Etienne Pascal et Roberval inclinent à penser, comme Kepler, que la pesanteur n’est pas une qualité interne résidant dans les corps et qu’elle s’explique par les lois du mouvement attractif. Cette vue fut développée plus tard par Roberval dans l'Aristarchi Samii De Mundi Systemate qui parut en 1644.

Mais, ce qui est surtout remarquable dans la lettre des deux savants, c’est la clairvoyance avec laquelle ils dégagent les contradictions impliquées par les axiomes que Fermat (avec la plupart des mécaniciens du temps) regardait comme évidents. C’est toute une conception de la statique qui est mise en cause, ainsi que le montre M. Duhem dans sa belle étude sur Les Origines de la Statique (Tome II, 1906, pp. 169-177 et passim).

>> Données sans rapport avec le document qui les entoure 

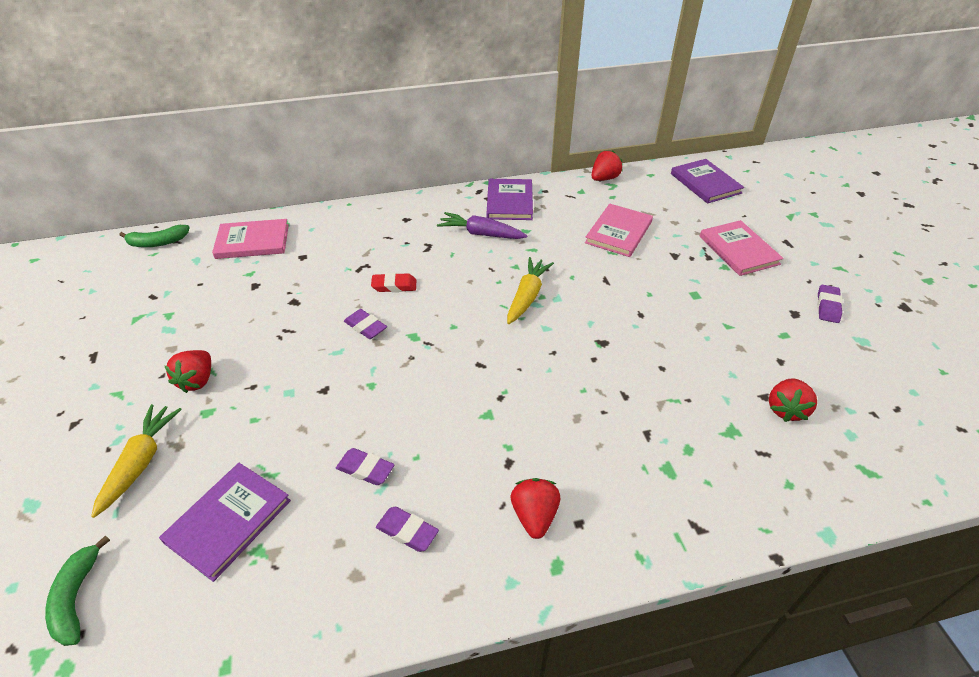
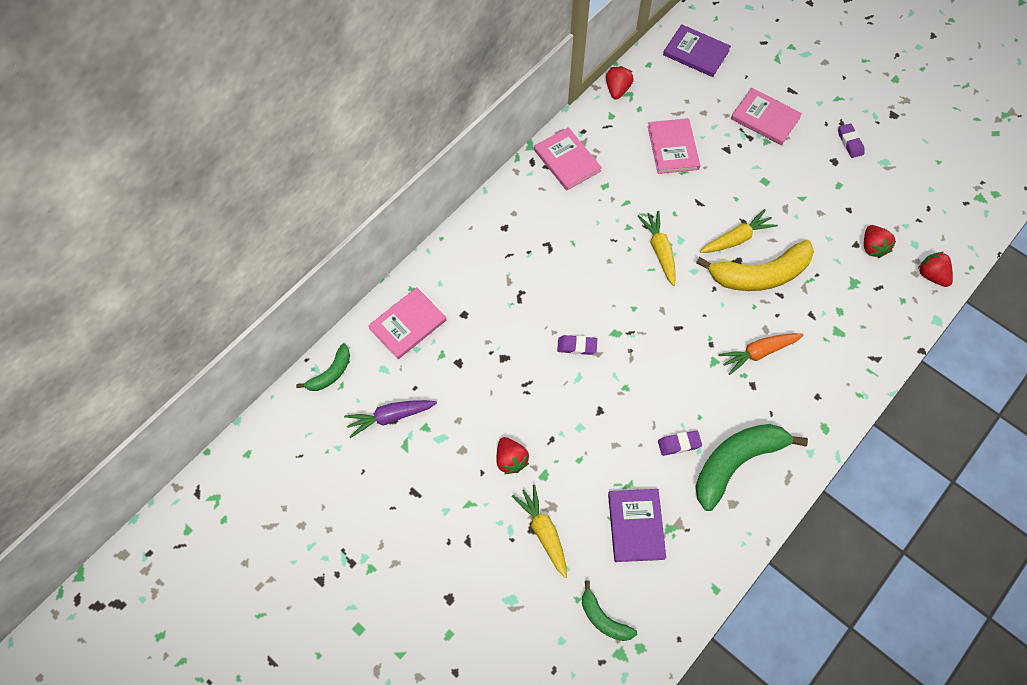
camera: 35 degrees left, 20 degrees up
red eraser [371,273,416,292] -> none
purple eraser [376,507,439,552] -> green banana [696,424,808,511]
purple carrot [437,212,527,239] -> purple carrot moved to [344,400,437,438]
purple book [487,179,533,220] -> pink book [534,127,602,190]
red strawberry [511,478,560,539] -> red strawberry moved to [918,252,953,287]
none -> yellow banana [696,240,814,291]
none -> yellow carrot [700,209,778,253]
none -> orange carrot [718,333,803,375]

Fermât s’appuie sur la loi de l’équilibre du levier découverte par Archimède. Mais il oublie que cette loi n’est valable que lorsque les forces appliquées aux deux extrémités du levier sont des forces parallèles : il en fait encore usage dans l’hypothèse où les forces se rencontrent au centre de la terre, et même dans l’hypothèse où elles sont directement opposées. Ce paralogisme, qui conduit Fermat à de graves erreurs,

  1. Voir les Œuvres de Descartes, éd. Adam-Tannery, en particulier l’Addition au tome V, pp. 503-512.